Windows 10 has shown to be very flexible when swapping hard drives
around, except for activation, which you don't really need anyway.
Might be worth cloning a win10 system to the drive and see if it boots.


Does a working drive boot in this system?
rinse/repeat...


I'll give it a try, thanks. I expect it to blue screen, but that assumes
that it gets farther into the boot process than what I have now, so it
could indicate something.


Another issue I've had recently relates to partition alignment.
I had old drives that were formatted with 32Kbyte partition offset.
I installed a new win10 OS without letting windows reformat the drive as
I'd done dozens of times in the past.
Well, win10 v1809 assumed 1MB aligned partitions and refused to install.
Win10 V17xx installed without
complaint, but wouldn't boot.

FWIW, there's a lot of settings in the BIOS/UEFI


True, but so far I'm not seeing anything on the ASRock forums about the
defaults being unbootable. Lots of people talking about OC, but I'm not
trying to do that. Thanks for the suggestions.

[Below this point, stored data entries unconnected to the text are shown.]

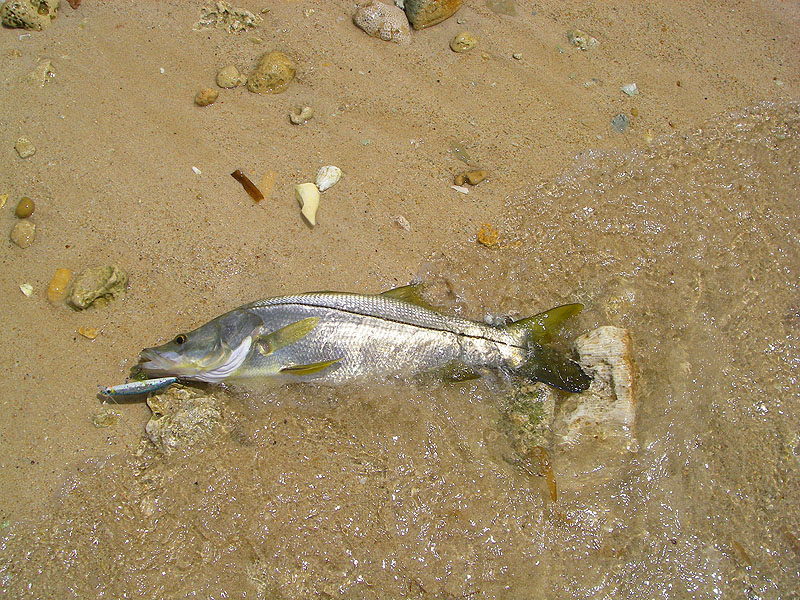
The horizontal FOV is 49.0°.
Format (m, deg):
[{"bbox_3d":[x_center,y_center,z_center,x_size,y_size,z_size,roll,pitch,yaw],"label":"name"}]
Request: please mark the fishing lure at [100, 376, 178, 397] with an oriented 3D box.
[{"bbox_3d":[-0.393,0.131,1.328,0.117,0.020,0.021,-10,64,-5],"label":"fishing lure"}]

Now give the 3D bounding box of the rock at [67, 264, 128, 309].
[{"bbox_3d":[-0.485,-0.023,1.408,0.098,0.050,0.063,-7,64,-3],"label":"rock"}]

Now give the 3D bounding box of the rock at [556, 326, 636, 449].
[{"bbox_3d":[0.293,0.129,1.324,0.123,0.075,0.180,0,64,0],"label":"rock"}]

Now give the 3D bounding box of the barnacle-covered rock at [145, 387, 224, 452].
[{"bbox_3d":[-0.323,0.177,1.309,0.119,0.060,0.097,0,64,0],"label":"barnacle-covered rock"}]

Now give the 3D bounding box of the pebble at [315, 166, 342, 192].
[{"bbox_3d":[-0.117,-0.197,1.435,0.034,0.015,0.049,24,67,11],"label":"pebble"}]

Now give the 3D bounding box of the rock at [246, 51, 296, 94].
[{"bbox_3d":[-0.222,-0.393,1.515,0.070,0.048,0.088,40,71,17],"label":"rock"}]

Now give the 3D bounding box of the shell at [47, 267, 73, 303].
[{"bbox_3d":[-0.525,-0.022,1.354,0.029,0.017,0.056,4,65,2],"label":"shell"}]

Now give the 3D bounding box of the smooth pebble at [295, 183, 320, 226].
[{"bbox_3d":[-0.150,-0.163,1.492,0.036,0.014,0.083,-14,65,-7],"label":"smooth pebble"}]

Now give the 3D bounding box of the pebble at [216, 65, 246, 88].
[{"bbox_3d":[-0.308,-0.409,1.604,0.056,0.033,0.047,0,64,0],"label":"pebble"}]

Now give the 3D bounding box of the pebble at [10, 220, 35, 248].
[{"bbox_3d":[-0.607,-0.105,1.411,0.035,0.030,0.049,5,65,2],"label":"pebble"}]

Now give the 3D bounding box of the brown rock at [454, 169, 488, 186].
[{"bbox_3d":[0.118,-0.203,1.465,0.049,0.018,0.022,-18,65,-9],"label":"brown rock"}]

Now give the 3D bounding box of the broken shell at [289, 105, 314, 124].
[{"bbox_3d":[-0.176,-0.330,1.571,0.043,0.020,0.034,0,64,0],"label":"broken shell"}]

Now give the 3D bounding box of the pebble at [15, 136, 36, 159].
[{"bbox_3d":[-0.624,-0.254,1.463,0.029,0.014,0.044,-29,68,-13],"label":"pebble"}]

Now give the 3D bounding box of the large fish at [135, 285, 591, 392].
[{"bbox_3d":[-0.058,0.051,1.348,0.694,0.085,0.171,0,64,0],"label":"large fish"}]

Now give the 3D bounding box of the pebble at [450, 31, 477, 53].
[{"bbox_3d":[0.112,-0.455,1.552,0.046,0.027,0.039,-18,66,-8],"label":"pebble"}]

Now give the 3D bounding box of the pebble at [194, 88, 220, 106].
[{"bbox_3d":[-0.337,-0.352,1.529,0.043,0.025,0.030,-26,68,-11],"label":"pebble"}]

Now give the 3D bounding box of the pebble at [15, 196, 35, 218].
[{"bbox_3d":[-0.602,-0.148,1.409,0.028,0.022,0.037,5,65,2],"label":"pebble"}]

I've had issues when the boot order defined in the BIOS is incorrect.
Some systems just skip missing drives in the boot order.
Others hang waiting for the drive.
Others give up and reboot without continuing down the list.

I assume there's a hotkey that lets you select the boot
device and you've tried that.

I put PLOP boot manager on a thumb drive and use that to select the boot
device when the BIOS doesn't
have a boot hotkey.

Another possibility.
Do you have any USB devices?
I've had issues where the system refuses to boot if
there's a non bootable USB thumb drive plugged in.
Unlikely, but if you have USB keyboard/mouse, maybe
that's an issue. Worth a look when you run out of options.